**Отрывок текста**
++++++++++++++++++++
Кирилл Харитонов
Кирилл Харитонов
Read 7 minutes

Очерк о Семёне Гудзенко

Image for post
Семён Гудзенко и Юрий Левитанский (второй и третий слева). Будапешт, март 1945 года. «Ребята из газеты „Родина зовет“», — написал С. Гудзенко на обороте этой фотографии, присланной матери.

— Четыре года войны — и почти сорок, прошедшие после. Вот и разделилась жизнь как бы на две части — на те долгие четыре года и на эти пролетевшие почти сорок. Те четыре выпали на мою долю полностью, от начала до конца, и судьба даровала мне счастье остаться в живых, чтобы вспоминать и помнить. А вспоминая, снова ловлю себя на том, что все они, сегодняшние мои воспоминанья, неизменно окрашены всё тем же красноватым отблеском — красный снег, снег сорок первого года, снег пылающего Подмосковья...
«Я лежал на этом снегу и не знал, что я замерзаю, и лыжи идущих мимо поскрипывали почти что у моего лица. Близко горела деревня, небо от этого было красным, и снег подо мною был красным, как поле маков, и было тепло на этом снегу, как в детстве под одеялом, и я уже засыпал, засыпал, возвращаясь в детство под стук пролётки по булыжнику мостовой, на веранду, застеклённую красным…». Это я напишу потом, много лет спустя, и стихотворенье, и книга будут называться «Воспоминанье о красном снеге», но это уже потом, потом...
На войну мы, юные ифлийцы, ушли добровольцами. Среди них были и я, с моим самым первым, незабываемым другом Семёном Гудзенко. Мы уже писали стихи, стихи юношеские, во многом наивные, с явным налётом книжной романтики. Позже Гудзенко напишет: «Вдали пылал воскресный Брест, // и в институте стало пусто. // Я на стихах поставил крест // и отказался от искусства…». Позже. А тогда, 22 июня 41-го года, мы бежали в военкомат, страшно волнуясь, ибо нас, переходивших уже на третий курс, по тем временам на войну не брали. У меня до сих пор сохранилась эта бумажка — справка об отсрочке до 1944 года.
Но всё обошлось. 29 июня сдали мы впопыхах последний экзамен: западная литература — Средние века и Возрождение. После строгого и тщательного отбора были зачислены бойцами в Отдельную мотострелковую бригаду особого назначения. Да к тому же, к нашей общей радости, оказались не только в одном батальоне, но и в одной роте, в одном взводе, в одном отделенье, а потом ещё были двумя номерами одного пулемётного расчёта: он — первым, я — вторым.
++++++++++++++++++++
**Фрагмент данных**
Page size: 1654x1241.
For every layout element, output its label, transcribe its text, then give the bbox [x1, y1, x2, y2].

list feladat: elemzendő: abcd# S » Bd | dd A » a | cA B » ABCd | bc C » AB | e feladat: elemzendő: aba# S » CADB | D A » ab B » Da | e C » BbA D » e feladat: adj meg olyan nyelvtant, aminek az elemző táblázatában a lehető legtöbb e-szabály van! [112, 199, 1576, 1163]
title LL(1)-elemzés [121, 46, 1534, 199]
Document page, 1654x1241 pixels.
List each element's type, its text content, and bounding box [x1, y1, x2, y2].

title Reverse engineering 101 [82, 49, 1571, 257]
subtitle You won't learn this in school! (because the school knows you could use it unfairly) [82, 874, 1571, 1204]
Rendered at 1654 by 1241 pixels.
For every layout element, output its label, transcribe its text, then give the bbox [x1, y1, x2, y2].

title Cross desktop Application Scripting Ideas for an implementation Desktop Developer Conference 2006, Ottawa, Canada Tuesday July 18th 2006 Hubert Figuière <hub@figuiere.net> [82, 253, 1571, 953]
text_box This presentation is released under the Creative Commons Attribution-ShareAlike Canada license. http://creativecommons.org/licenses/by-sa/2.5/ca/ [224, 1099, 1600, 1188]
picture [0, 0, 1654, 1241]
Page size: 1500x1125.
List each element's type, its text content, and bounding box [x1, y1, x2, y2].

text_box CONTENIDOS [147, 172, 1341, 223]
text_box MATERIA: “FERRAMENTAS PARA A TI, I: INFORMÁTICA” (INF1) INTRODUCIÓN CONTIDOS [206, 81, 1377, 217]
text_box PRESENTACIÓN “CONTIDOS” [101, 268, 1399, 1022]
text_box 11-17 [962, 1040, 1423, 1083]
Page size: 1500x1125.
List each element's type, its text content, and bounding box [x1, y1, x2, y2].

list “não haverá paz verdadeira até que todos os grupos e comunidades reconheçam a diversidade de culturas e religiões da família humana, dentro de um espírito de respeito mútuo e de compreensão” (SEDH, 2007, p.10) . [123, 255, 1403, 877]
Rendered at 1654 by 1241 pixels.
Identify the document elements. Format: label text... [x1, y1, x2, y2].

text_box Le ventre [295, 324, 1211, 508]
++++++++++++++++++++
**Выполните задания**
#1 Обновите фрагмент очерка о Семёне Гудзенко, начиная с «Image for post» и заканчивая «снег пылающего Подмосковья...», заменив «Будапешт» на «Вена».
#2 Что идёт дальше в очерке о Семёне Гудзенко? Напишите продолжение, начав сразу после последнего предложения.

**Ответы к заданиям**
#1
Image for post
Семён Гудзенко и Юрий Левитанский (второй и третий слева). Вена, март 1945 года. «Ребята из газеты „Родина зовет“», — написал С. Гудзенко на обороте этой фотографии, присланной матери.

— Четыре года войны — и почти сорок, прошедшие после. Вот и разделилась жизнь как бы на две части — на те долгие четыре года и на эти пролетевшие почти сорок. Те четыре выпали на мою долю полностью, от начала до конца, и судьба даровала мне счастье остаться в живых, чтобы вспоминать и помнить. А вспоминая, снова ловлю себя на том, что все они, сегодняшние мои воспоминанья, неизменно окрашены всё тем же красноватым отблеском — красный снег, снег сорок первого года, снег пылающего Подмосковья...

#2
Старые воспоминанья — они как обрывки старой киноленты, разрозненные кадры, одни — расплывчатые и уже стёртые, другие — рельефно чёткие. Теперь, когда о нашей отдельной бригаде написаны книги, очерки, воспоминанья, натыкаясь в описании какого-то давнего боя на такие, к примеру, строки — «вот бегут со своим пулемётом Гудзенко и Левитанский», — я читаю это уже совсем отстранённо, словно бы о ком-то другом, хотя его, Семёна, вижу при этом всё-таки яснее и чётче, чем самого себя.
В октябре 41-го года немцы были уже на ближних подступах к Москве. В ночь на 16-е нас подняли по тревоге. Был приказ командования стянуть в Москву энное количество воинских соединений и сосредоточить их на важнейших участках. Ночью мы прибыли в город.
По какому-то странному совпадению наш первый батальон был размещён в здании Литературного института. Здесь на полу мы спали, не снимая шинелей, лишь чуть ослабив ремни, стояли у ворот часовыми в паре с Семёном, днём рыли окопы и таскали мешки с песком, а ночью патрулировали Москву. Наш участок обороны — Белорусский вокзал, Бутырский вал с глубиной до площади Пушкина.
К счастью, оборонять Москву в самом городе нам не пришлось. 10-го ноября по Ленинградскому шоссе — Солнечногорск, Покров, Клин — у деревни Ямуга тяжёлыми ломами долбим промёрзший грунт, закладываем взрывчатку. Немцы бомбят и обстреливают из пулемётов. Носятся прямо над нашими головами. Падаем в снег, пытаемся стрелять по ним — как нас учили, «с упрежденьем на два корпуса», — а потом серыми комочками, в серых своих шинелях лежим на сверкающем этом снегу, беспомощно прикрыв голову руками. Первые убитые, первые раненые, оторванные руки, ноги... Стихов тогда ещё не было, они появятся после. "Разрыв, и умирает друг, // и значит, смерть проходит мимо", — напишет потом об этом Семён.
Ночью минируем железнодорожное полотно. Зима 41-го года была ранней и лютой. Красное зарево, свирепый мороз, немцы — совсем рядом. Ставишь мину, потом осторожно вставляешь в неё взрыватель, голыми руками, на сорокаградусном морозе — рукавицы для этого не годятся — а потом ещё надо её, эту проклятую коробочку, снегом присыпать, чтобы не была заметна, — и так шаг за шагом, мину за миной, долгую эту ночь.
В ноябре нас поставили на лыжи. Длинные переходы, броски по 30, 40, 50 километров, в полной выкладке — винтовка, 120 патронов, три гранаты, малая сапёрная лопатка, вещмешок, противогаз — всего 32 килограмма. Немцы напирают яростно, рвутся к Москве.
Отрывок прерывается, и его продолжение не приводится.